"Jamais les sciences sociales n’ont été si nécessaires, jamais elles n’ont été si menacées. Jamais elles n’ont produit autant de critiques des préjugés, jamais elles n’ont eu, relativement, si peu d’écho public" - Champ libre aux sciences sociales (2013), p. 1.
La violence de l’offensive, subie par les Sciences de l’Homme et de la Société (SHS) depuis plus de vingt ans, a été amplifiée par des réformes portant sur la réorganisation de la recherche dans l’Université. Elle s’est donc souvent abritée derrière des alibis techniques de "rationalisation", facilitant leur normalisation, c’est-à-dire réduisant significativement le périmètre d’une recherche véritablement scientifique : il faut admettre que la mise au pas de la pensée critique est à l'agenda politique. Or, les SHS, si elles sont contraintes d'abandonner leur vocation critique, se résument à de simples discours idéologiques, voire à des litanies d'experts. Certes le phénomène n'est pas nouveau en lui-même, mais il a pris une envergure sans équivalent. Et désormais, "lorsqu’elles ne servent pas d’expertise aux pouvoirs, les sciences sociales sont rendues invisibles, interdites d’usage" - Champ libre aux sciences sociales (2013), p. 2].

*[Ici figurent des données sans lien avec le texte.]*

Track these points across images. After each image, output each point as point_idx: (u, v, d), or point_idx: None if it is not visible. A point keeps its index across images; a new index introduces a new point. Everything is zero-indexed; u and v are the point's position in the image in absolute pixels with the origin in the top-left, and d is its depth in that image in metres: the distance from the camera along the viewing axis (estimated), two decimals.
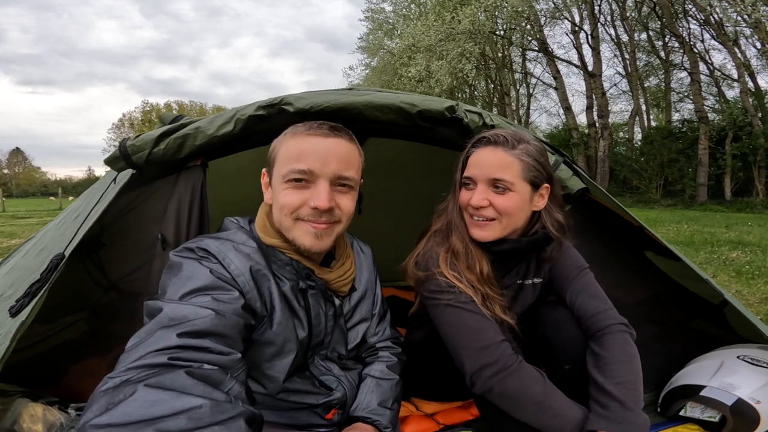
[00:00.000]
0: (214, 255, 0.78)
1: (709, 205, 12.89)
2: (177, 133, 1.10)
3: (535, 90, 24.72)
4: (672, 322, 1.57)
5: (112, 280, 1.26)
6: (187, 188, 1.16)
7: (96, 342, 1.27)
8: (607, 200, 1.46)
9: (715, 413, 1.20)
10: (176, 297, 0.69)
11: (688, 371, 1.32)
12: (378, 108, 1.17)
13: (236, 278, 0.77)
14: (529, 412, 0.91)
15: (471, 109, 1.27)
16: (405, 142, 1.44)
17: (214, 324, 0.64)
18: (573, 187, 1.30)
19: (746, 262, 3.89)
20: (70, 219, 1.37)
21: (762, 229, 6.64)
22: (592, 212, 1.45)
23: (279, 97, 1.13)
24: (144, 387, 0.50)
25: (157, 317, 0.63)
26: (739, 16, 12.83)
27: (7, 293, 1.19)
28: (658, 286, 1.57)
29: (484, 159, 1.01)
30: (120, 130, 55.90)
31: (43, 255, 1.23)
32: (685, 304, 1.58)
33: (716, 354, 1.35)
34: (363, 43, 25.61)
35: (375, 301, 1.09)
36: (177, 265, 0.76)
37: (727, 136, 13.90)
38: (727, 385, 1.20)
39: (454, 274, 0.99)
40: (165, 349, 0.57)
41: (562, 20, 17.92)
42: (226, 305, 0.70)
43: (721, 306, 1.58)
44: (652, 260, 1.57)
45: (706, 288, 1.50)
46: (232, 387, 0.59)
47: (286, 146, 0.85)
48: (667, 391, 1.31)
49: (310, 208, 0.82)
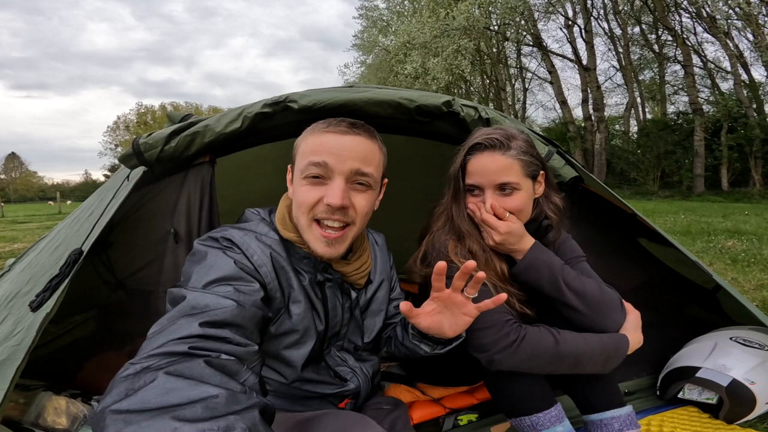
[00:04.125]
0: (237, 245, 0.79)
1: (706, 196, 12.96)
2: (187, 131, 1.14)
3: (531, 84, 24.76)
4: (667, 308, 1.61)
5: (120, 279, 1.29)
6: (197, 184, 1.20)
7: (109, 338, 1.31)
8: (600, 189, 1.50)
9: (713, 395, 1.23)
10: (199, 285, 0.69)
11: (683, 353, 1.35)
12: (377, 104, 1.21)
13: (259, 269, 0.78)
14: (552, 364, 0.96)
15: (467, 103, 1.31)
16: (404, 138, 1.48)
17: (234, 315, 0.65)
18: (566, 176, 1.34)
19: (742, 251, 3.93)
20: (84, 216, 1.40)
21: (759, 219, 6.68)
22: (586, 201, 1.49)
23: (284, 95, 1.17)
24: (164, 374, 0.50)
25: (180, 305, 0.64)
26: (730, 9, 12.88)
27: (25, 289, 1.22)
28: (653, 272, 1.61)
29: (484, 166, 1.02)
30: (115, 133, 55.73)
31: (60, 251, 1.26)
32: (679, 289, 1.62)
33: (710, 336, 1.39)
34: (358, 40, 25.61)
35: (393, 287, 1.11)
36: (201, 253, 0.76)
37: (722, 127, 13.97)
38: (721, 366, 1.23)
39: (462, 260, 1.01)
40: (186, 338, 0.58)
41: (555, 15, 17.94)
42: (246, 296, 0.70)
43: (714, 291, 1.62)
44: (645, 247, 1.62)
45: (700, 273, 1.54)
46: (247, 378, 0.59)
47: (306, 142, 0.86)
48: (665, 374, 1.34)
49: (325, 205, 0.81)
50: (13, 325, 1.04)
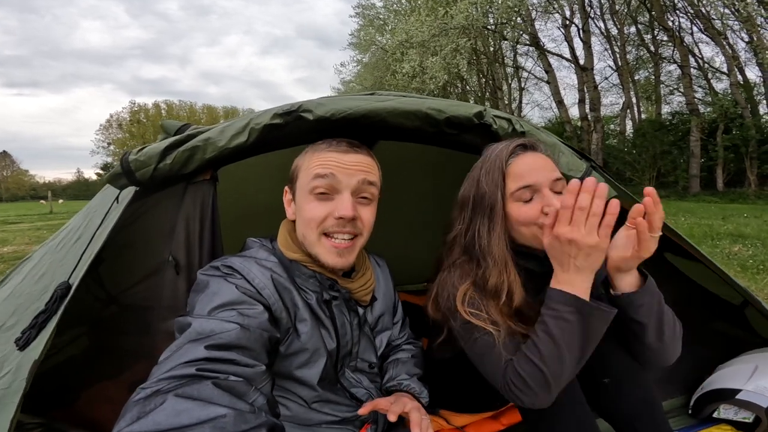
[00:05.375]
0: (238, 271, 0.81)
1: (702, 196, 13.05)
2: (185, 146, 1.01)
3: (527, 84, 24.83)
4: (695, 324, 1.55)
5: (112, 294, 1.19)
6: (196, 205, 1.07)
7: (104, 360, 1.21)
8: (630, 202, 1.43)
9: (749, 414, 1.20)
10: (204, 312, 0.71)
11: (721, 375, 1.30)
12: (403, 114, 1.10)
13: (261, 291, 0.80)
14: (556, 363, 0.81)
15: (499, 114, 1.20)
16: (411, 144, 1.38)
17: (239, 337, 0.67)
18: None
19: (749, 256, 3.89)
20: (70, 242, 1.28)
21: (758, 221, 6.69)
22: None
23: (297, 104, 1.06)
24: (173, 397, 0.52)
25: (187, 332, 0.66)
26: (727, 9, 12.94)
27: (9, 322, 1.12)
28: (680, 288, 1.55)
29: (533, 163, 0.93)
30: (108, 131, 55.34)
31: (45, 281, 1.16)
32: (706, 305, 1.56)
33: (749, 358, 1.34)
34: (354, 39, 25.51)
35: (396, 311, 1.14)
36: (204, 282, 0.79)
37: (718, 127, 14.07)
38: (763, 389, 1.19)
39: (472, 311, 0.92)
40: (193, 361, 0.60)
41: (553, 14, 17.97)
42: (251, 319, 0.72)
43: (741, 307, 1.56)
44: (671, 262, 1.55)
45: (727, 289, 1.48)
46: (256, 399, 0.60)
47: (309, 162, 0.88)
48: (700, 395, 1.30)
49: (335, 219, 0.84)
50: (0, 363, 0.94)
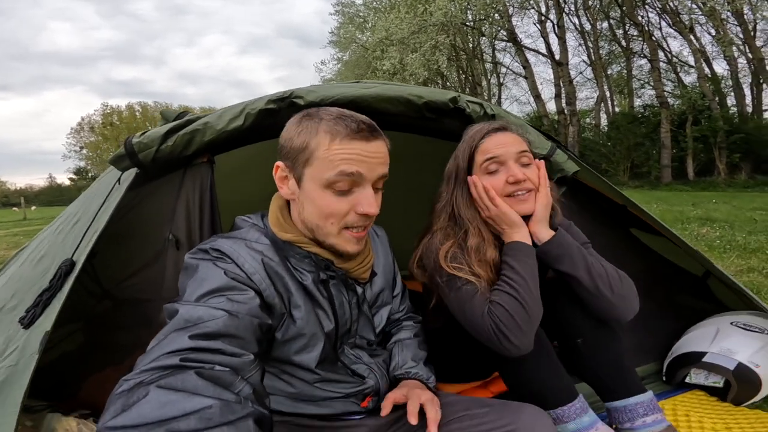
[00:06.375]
0: (228, 255, 0.78)
1: (674, 185, 13.53)
2: (185, 129, 1.07)
3: (506, 79, 25.21)
4: (661, 298, 1.65)
5: (106, 288, 1.21)
6: (195, 187, 1.13)
7: (99, 352, 1.23)
8: (597, 181, 1.53)
9: (719, 378, 1.26)
10: (192, 299, 0.69)
11: (687, 339, 1.38)
12: (387, 100, 1.18)
13: (251, 276, 0.77)
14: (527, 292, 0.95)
15: (472, 99, 1.30)
16: (402, 135, 1.45)
17: (227, 325, 0.65)
18: (569, 170, 1.35)
19: (716, 237, 4.10)
20: (69, 225, 1.30)
21: (727, 206, 7.01)
22: (582, 193, 1.51)
23: (289, 91, 1.12)
24: (156, 388, 0.51)
25: (174, 319, 0.65)
26: (694, 3, 13.43)
27: (10, 304, 1.13)
28: (645, 262, 1.64)
29: (502, 141, 1.06)
30: (80, 134, 53.39)
31: (45, 263, 1.18)
32: (671, 278, 1.66)
33: (710, 321, 1.42)
34: (334, 37, 25.39)
35: (395, 283, 1.11)
36: (192, 266, 0.76)
37: (687, 119, 14.60)
38: (726, 350, 1.26)
39: (454, 265, 1.02)
40: (177, 351, 0.58)
41: (529, 10, 18.28)
42: (240, 305, 0.70)
43: (704, 278, 1.67)
44: (637, 237, 1.65)
45: (690, 261, 1.59)
46: (242, 388, 0.59)
47: (329, 150, 0.78)
48: (670, 360, 1.37)
49: (358, 215, 0.81)
50: (4, 343, 0.96)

La mise au pas de la pensée critique par les autorités de tutelle peut emprunter la voix d'un discours utilitariste sur la recherche, mais elle peut aussi être la conséquence des modalités de reproduction des disciplines, qui peuvent s’abriter dans l’Université derrière une formalisation statistique sans objet, publiée selon la norme anglo-saxonne, dans des revues scientifiques marchandes et exprimée dans un "sabir atlantique". Il en résulte des carences dans la construction scientifique des objets d’analyse, qui devraient au contraire répondre à l’exigence formulée par Pierre Bourdieu : "La recherche scientifique s'organise en fait autour d'objets construits qui n'ont plus rien de commun avec les unités découpées par la perception naïve. [...] Plus généralement, c'est parce qu'elle se représente la division scientifique du travail comme partition réelle du réel que l'épistémologie empiriste conçoit les rapports entre sciences voisines, psychologie et sociologie par exemple, comme conflits de frontière" [Bourdieu, P., J. Chamboredon et C. Passeron (1968), p. 59-60]. De cette empirie découle un vide abyssal de la pensée. Des pans entiers de questions "socialement jugées sociales" [Desrosières, A. (1993)], délaissées par les chercheurs universitaires, sont au mieux évoquées ici ou là au prix d’une empirie qui parfois revendiquée cache mal son contenu idéologique, et souvent dénigre à l’avance toute éventuelle tentative de théorisation ou de conceptualisation.
Dans ce contexte politique et institutionnel, il paraît nécessaire de mettre en perspective le cheminement de la pensée en sciences humaines et sociales pour en révéler les bifurcations, et renouveler en profondeur la discussion méthodologique et épistémologique.